We had been looking forward to skiing Vestal Peak since we began this whole project. So it seemed fitting that we would get to attempt it on the final day of what was already agreed to be an epic trip, our Weminuche Traverse.
After four challenging days moving through the mountains we found ourselves at camp along Vestal Creek, below the mountain’s dramatic North Face, a ramp of quartzite known as the Wham Ridge. The next day, we were hoping to climb and ski this awesome mountain and then break camp and make the big move down and out to the Animas River for the train pickup that afternoon, at 2:55pm. It would be a big effort.
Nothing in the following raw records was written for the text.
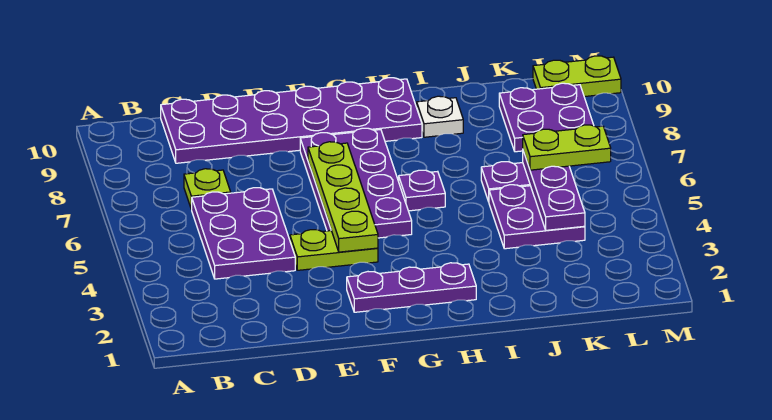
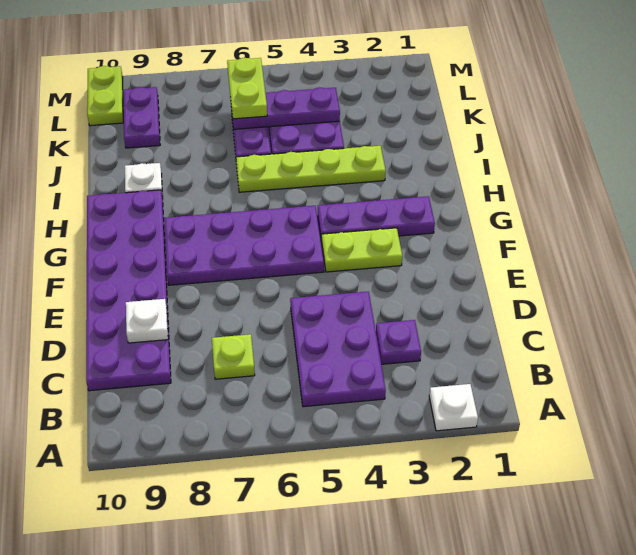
none -> white 1x1 plate [429,384,478,431]
purple 2x3 plate [191,188,295,279] -> purple 2x3 plate turned to [290,292,386,407]
none -> white 1x1 plate [126,299,168,343]
lime 1x2 plate [290,230,378,270] -> lime 1x2 plate turned to [322,228,402,272]
purple 1x3 plate [347,263,476,312] -> purple 1x3 plate turned to [318,196,435,242]
lime 1x4 plate [308,142,378,252] -> lime 1x4 plate moved to [236,146,386,192]
purple 1x1 plate [399,170,445,211] -> purple 1x1 plate moved to [376,320,421,364]
purple 2x2 plate [499,83,594,152] -> purple 1x2 plate [123,87,160,148]

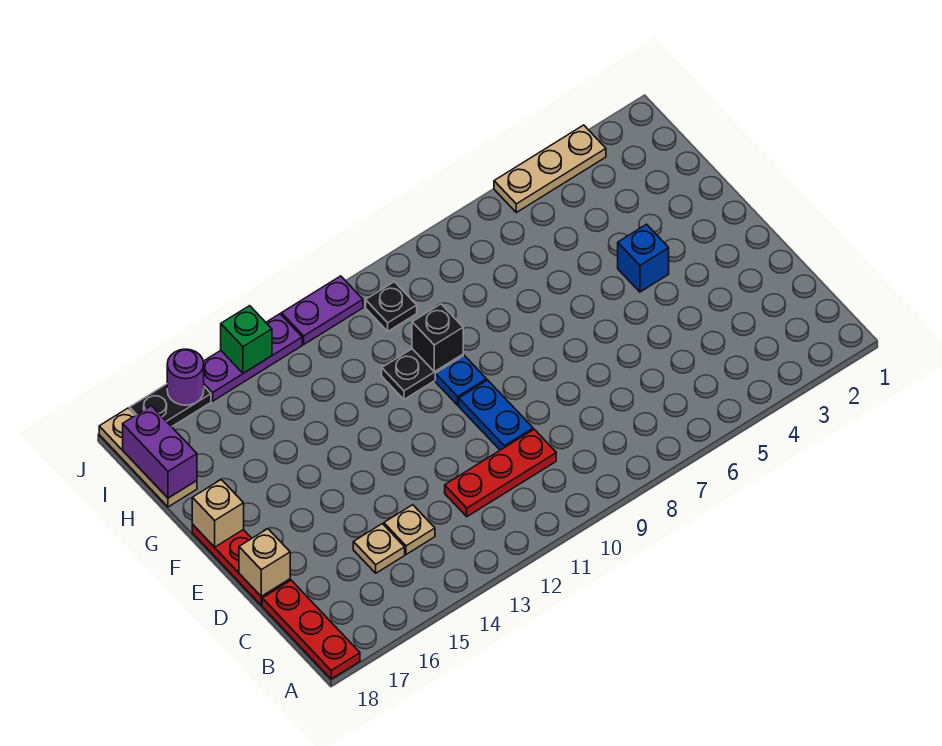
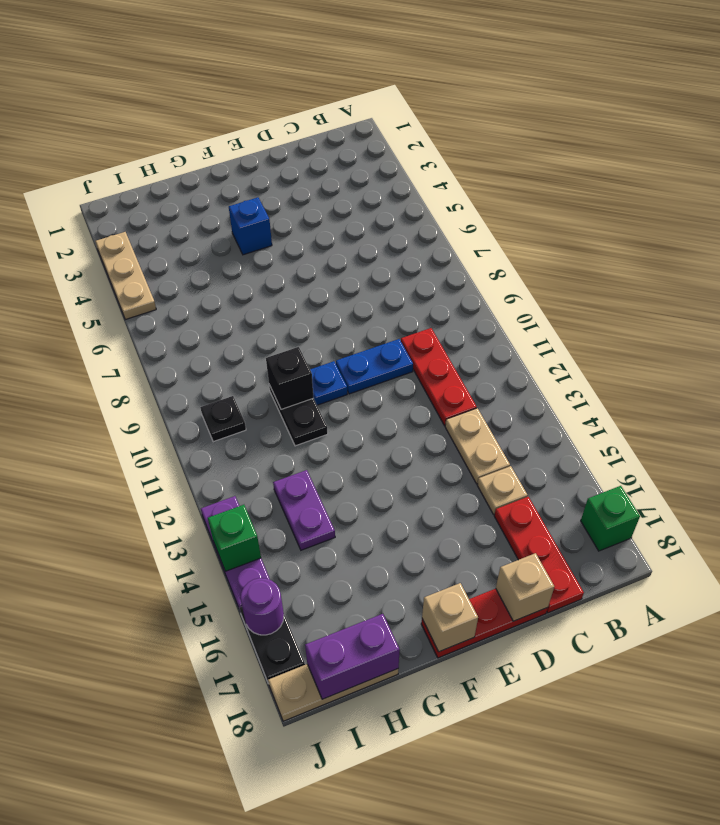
none -> green 1x1 brick [581,486,640,551]
red 1x3 plate [262,580,360,679] -> red 1x3 plate turned to [494,497,584,613]
tan 1x1 plate [384,505,435,554] -> tan 1x2 plate [445,408,510,484]
purple 1x2 plate [281,276,363,344] -> purple 1x2 plate moved to [273,470,335,550]

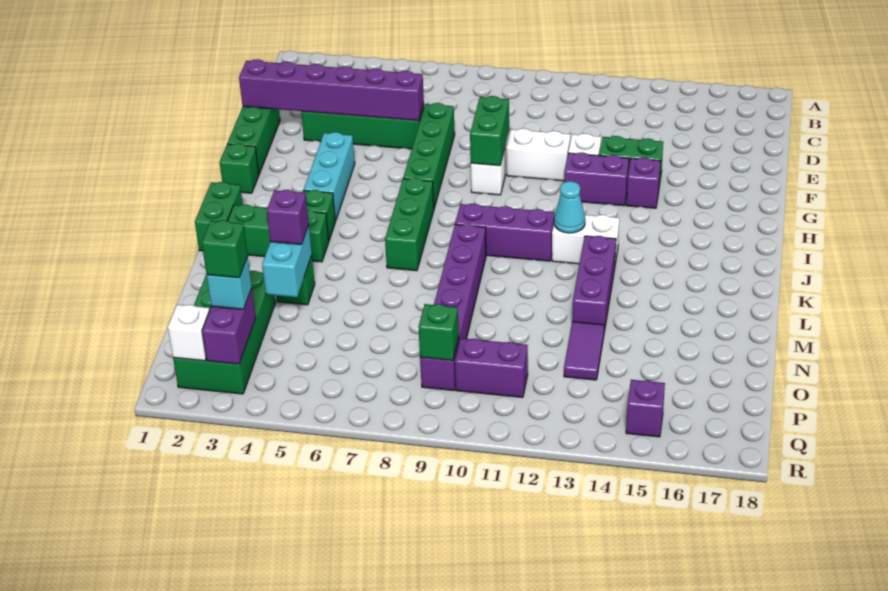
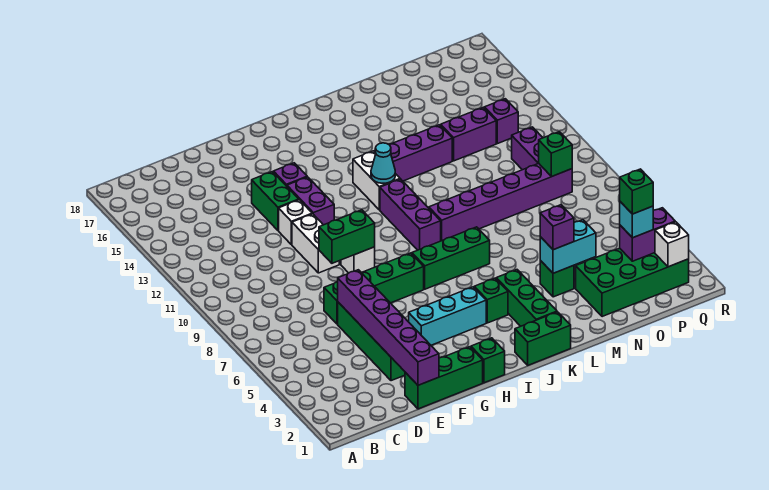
purple 1x2 tile [564,322,604,380] -> purple 1x2 brick [441,107,496,161]
purple 1x1 brick [626,380,665,437] -> purple 1x1 brick moved to [485,99,518,144]

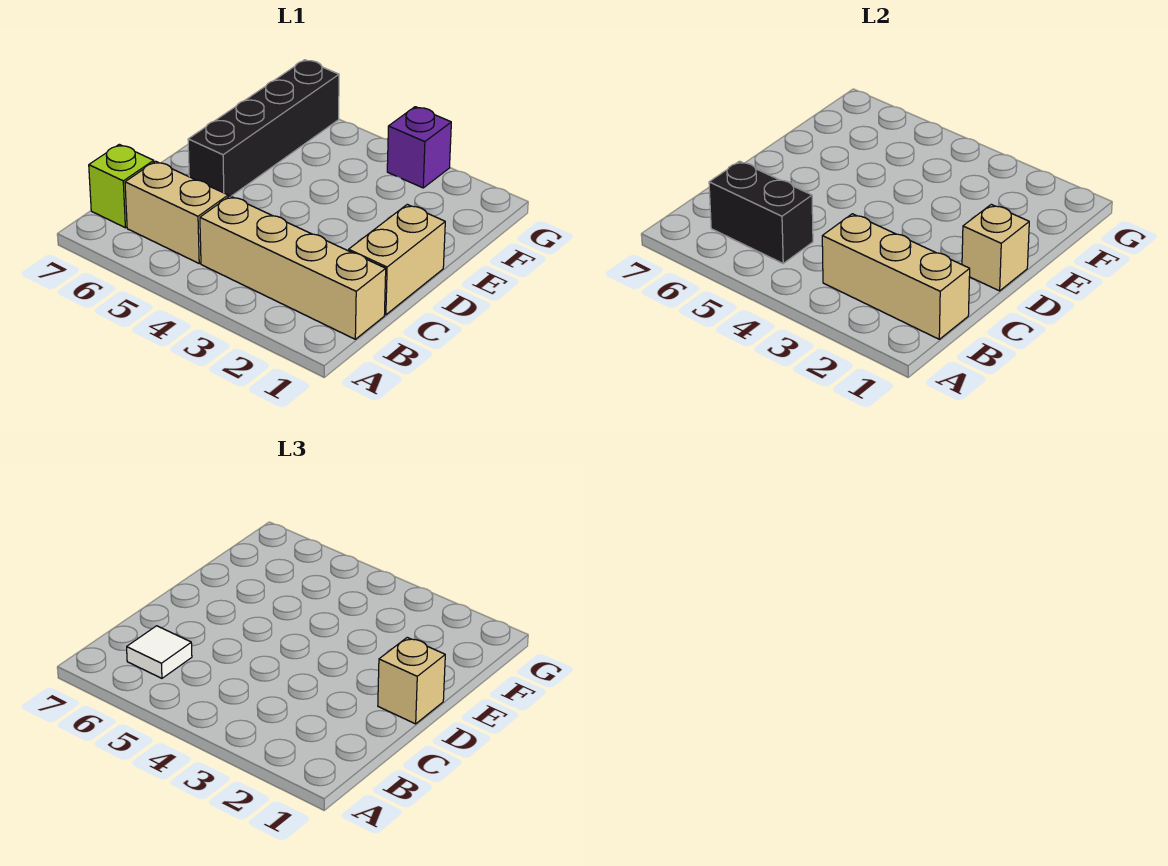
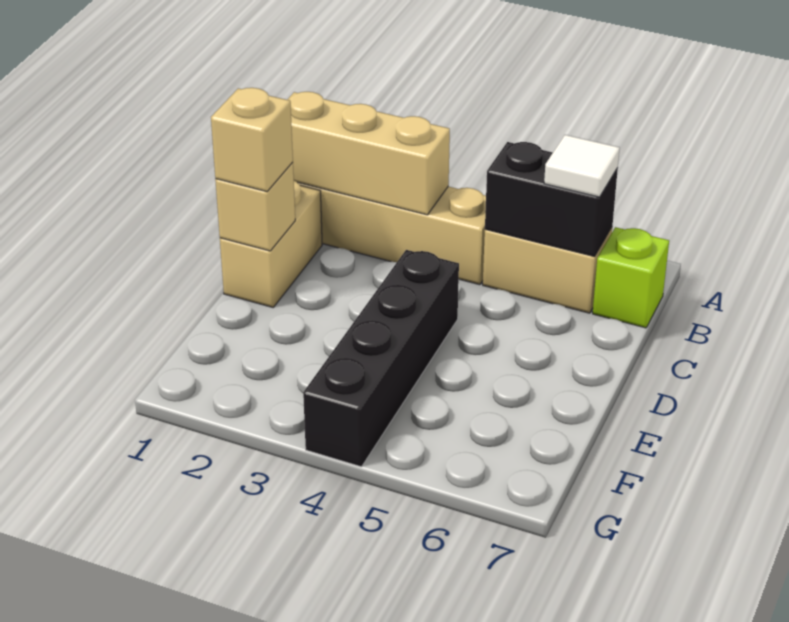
black 1x4 brick [188,60,339,197] -> black 1x4 brick moved to [303,250,459,467]
purple 1x1 brick [387,107,451,188] -> none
Despite its status as a classic Colorado climbing route, Wham Ridge wasn’t our ski goal. It only seems to hold skiable snow on its lower half, and a summit ski descent is what we wanted. So we set our sights on the mountain’s south side, where a narrow couloir led to a steep upper face, and a continuous (though very thin and rocky) ski line right from the top.
The climbing was really exciting. The semi-technical, mixed terrain increased in angle as we moved higher, and wind and blowing spindrift made everything a bit more gripping. But once we were on top and we could look down the line of Grenadiers to the east, and to the impressive Needle Mountains to the south, we were all keenly aware that we were experiencing something special.
The skiing was pretty fun, committing off the top with some delicate moves through exposed rock, but it was filled in enough to allow for a continuous descent. At the bottom of the couloir we traversed back to the mountain’s long east ridge saddle with West Trinity Peak and cruised north facing powder all the way back down to camp.
Vestal delivered. It was a memorable outing, which was augmented by the hustle that ensued to catch the train. Many beers were consumed to honor this five star day (and week).
Check out Vestal. The big effort to get there will definitely be rewarded.